2016-C- Lc 9, 23-26- stigmates de François
Année C - samedi de la 24e semaine ordinaire (litco24s.16)
Luc 9, 23-26 ; Ga 6, 14-18 : la souffrance parfaite = stigmates de François
Ce matin, nous soupçonnons la joie de François de se voir, au terme de sa vie, transformée en une même image, celle du Christ qu'il a tant regardée et fixée sur la croix (Ga 9, 12). Nous imaginons comment il désirait éprouver sa cruelle passion pour nous. Le véritable amour a transformé l'ami du Christ à la ressemblance exacte de celui qu'il aimait (Bonaventure).
Nous ne pouvons aussi que demeurer sur le seuil des stigmates tant il n'est pas possible aux humains d'en parler sans en trahir le mystère. Joie et douleur, ces deux mots courent comme en filigrane dans cette fête comme dans la vie de François. Ils sont inséparables. L'un ne va pas sans l'autre.
Impossible de comprendre la longueur, la profondeur et l'intensité de la joie de François qui voit ainsi Jésus confirmer sa forme de vie. Sa joie est un secret dont nous pouvons parler, mais seulement de l'extérieur. Impossible aussi d'atteindre la profondeur de sa souffrance. Dois-je ajouter, de sa souffrance parfaite. Elle est indescriptible. Nous pouvons seulement la soupçonner à distance. De l'extérieur.
Toute sa vie, François a marché à la suite de Jésus; il a renoncé à lui-même, a porté sa croix. Mais sur le mont Alverne, Jésus, pour me permettre une image, allume le commutateur qui permet à François de voir, dans toute sa lumière, ce qu'il vivait dans l'obscurité.
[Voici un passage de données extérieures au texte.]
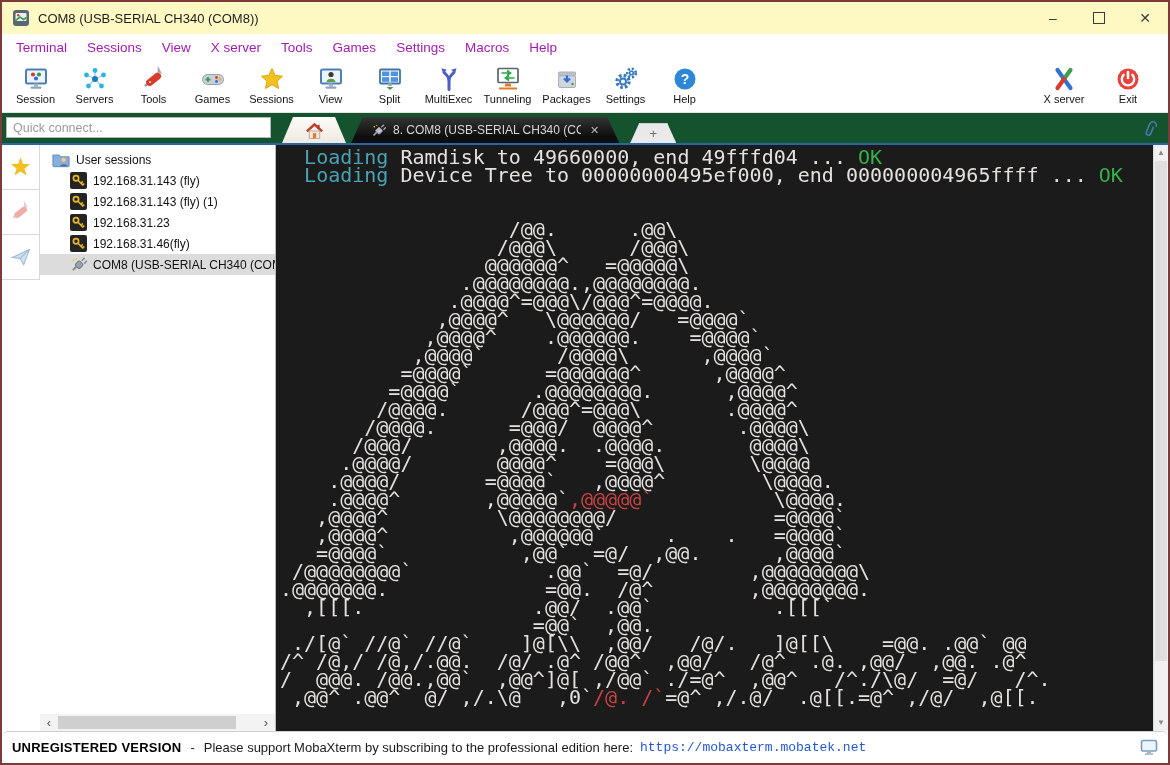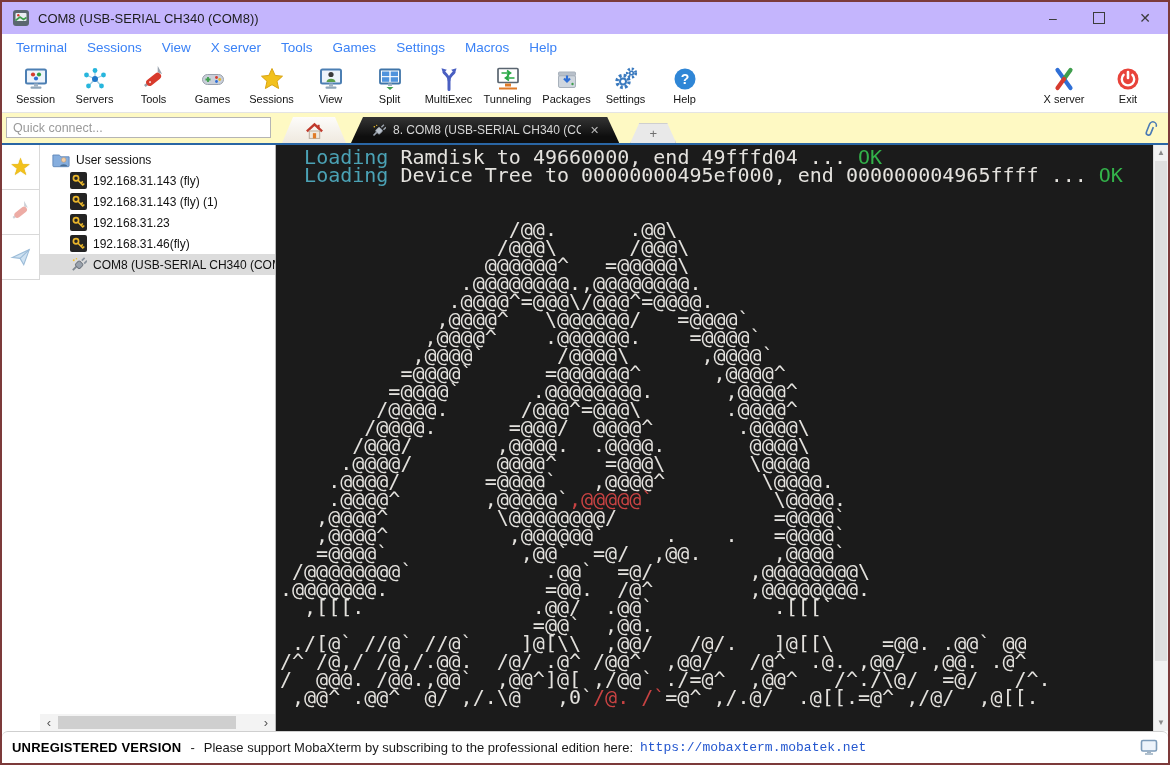--- a/index.html
+++ b/index.html
@@ -7,7 +7,7 @@
     background:#fff;font-family:"Liberation Sans",sans-serif;display:flex;flex-direction:column;overflow:hidden;}
 
   
-  .titlebar{height:32px;display:flex;align-items:center;padding-left:10px;background:#c4b5fd;flex:0 0 auto;}
+  .titlebar{height:32px;display:flex;align-items:center;padding-left:10px;background:#fef9c3;flex:0 0 auto;}
   .title-text{font-size:13px;color:#1d1d1d;margin-left:8px;flex:1;}
   .win-controls{display:flex;height:100%;}
   .win-btn{width:46px;display:flex;align-items:center;justify-content:center;color:#3c3c3c;font-size:14px;}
Pour un instant, François vit en pleine lumière la passion de Jésus. Il voit ce qu'il entrevoyait. Il éprouve ce qu'il pressentait. Il boit à la coupe dont il avait tellement soif. Moment de bonheur indescriptible. Pour un instant qui marquera le reste de sa vie, ce n'est plus François qui vit, mais le Christ qui vit en François.
Après avoir goûté à cet instant de béatitude, la lumière s'éteint, mais son corps ne peut plus lui cacher les souffrances de Jésus tant il éprouvait autant qu'il était possible, toutes ces souffrances que Jésus avait éprou-vées en lui-même au temps de sa très amère Passion. Il signait ce que Paul écrivait : je porte dans mon corps la marque des souffrances de Jésus pour moi (Gal 6, 18). Son corps ne peut plus aussi cacher à son entourage l'intense intimité qui l'unissait à Jésus. Son intense secret.
Durant la vie de François, Jésus s'est montré à lui à travers le lépreux, à travers le rejet des siens, par un soir d'hiver, à travers le sultan dont il s'est approché sans crainte. Sur le mont Alverne, François expérimente ce qui est arrivé à Jésus. Il expérimente non plus de l'extérieur, mais de l'intérieur de la passion de Jésus. Comme les apôtres au matin de Pâques, François vit (dans le sens de voir et de vivre) en pleine lumière. Il obtient la grâce d'éprouver dans la pleine lumière ce qu'il a tant demandé, de souffrir la passion comme Jésus lui-même l'a souffert. Le commutateur fermé, son être battait du même amour sans mesure de Jésus pour les siens.
En se rendant visible puis invisible, Jésus a sculpté avec une telle force sa passion en lui qu'il reconnaissait le Seigneur partout. Partout, il le voyait souffrir pour nous. Partout, il ressentait tellement de l'intérieur son immense amour qu'il fut le reste de sa vie une eucharistie vivante.
Quel message nous lance cette fête ? Si nous levions les yeux plus souvent vers la croix, nous n'accuserions pas si facilement Dieu de ne pas se soucier de nous. Nous serions incapables de prétendre qu'il nous abandonne. La seule chose qu'il nous reste à faire est de laisser entrer la lumière de la croix en nous. De nous laisser fasciner par elle à tel point que tout le reste apparaît tellement sans valeur qu'on s'empresse de tout vendre, de se délester de tout pour acquérir ce trésor.
Ce que François nous apprend, c'est que contempler la croix est la plus grande grâce que Dieu nous fait parce qu'elle est la plus grande œuvre de Jésus. Pour tout disciple, et pour vous qui suivez la règle de François, il n'y a pas d'autre chemin pour vivre dans un état extatique votre quotidien que de fixer la Croix jusqu'à ce qu'elle soit pour nous notre orgueil (Gal 6, 14). AMEN.